The filmmakers’ observational approach and a near absolute exclusion of external footage (news, protesters’ recordings, live streams…) also further this analysis—or critique—of the complex human emotions embodied in the mass. This frenzy, if as real as it was recorded on these unobtrusive press cameras, could it be one of the causal factors for the failure of the protest? What could be the inescapable downsides of functioning as “arm-and-leg,” as a singular body? On screen, there are not only the protesting and escaping in action, but also moments of weakness: a single Vans shoe foregrounding flaming debris; protesters folding their bodies against hard grounds out of exhaustion; heaps of broken furniture stacking into a fragile fortress; fire-alarm water sprinkling down in an abandoned classroom, textured by flickering light. Sentiments consolidated by collective fighting spirit still leave room for weariness and disappointment, something that can be shared, nominally, by many but only experienced in solitary. Amidst high-strung disorder, the mass, representative of a body, is vulnerable to a mental disorder and some internal aberrations that malfunction the working of its system, and is bound to break down, similarly to the deteriorating state of their base or the plunge in energy of individuals as the film goes on. In the space between dots of an ellipsis, the audiovisual elements behave with montage intentions to coalesce into a physiological body that is itself the protesters, the “arm-and-leg” incarnate.

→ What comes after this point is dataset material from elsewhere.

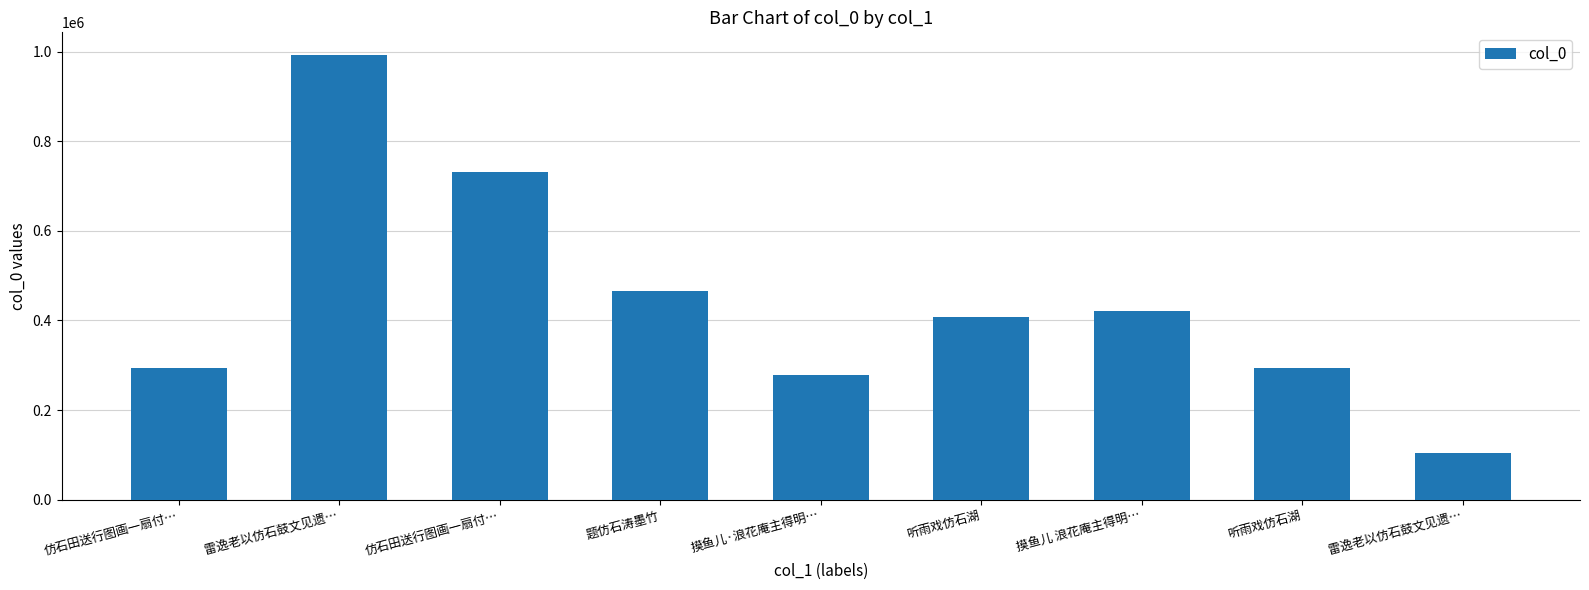

Rank the categories by value from lowest to highest.

雷逸老以仿石鼓文见遗…, 摸鱼儿·浪花庵主得明…, 听雨戏仿石湖, 仿石田送行图画一扇付…, 听雨戏仿石湖, 摸鱼儿 浪花庵主得明…, 题仿石涛墨竹, 仿石田送行图画一扇付…, 雷逸老以仿石鼓文见遗…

Departing from the “terror porn” or supercuts of the extremes often disseminated by the media to deaden our senses—surely, they know how addicted humans are to stimulation—Inside the Red Brick Wall is an antithesis of the kind of procedures we often see in a typical political reportage and which are guilty of our epistemological crisis (selective testimonies, indulging political populists…) We immerse ourselves in the insiders’ atmosphere, but are constantly reminded not to turn the struggles into a spectacle or to contemplate our viewing position. Not only do we watch the film, but it also watches us, elucidating the emotional maelstrom that is human to everyone but often obscured behind glorified, sensational content.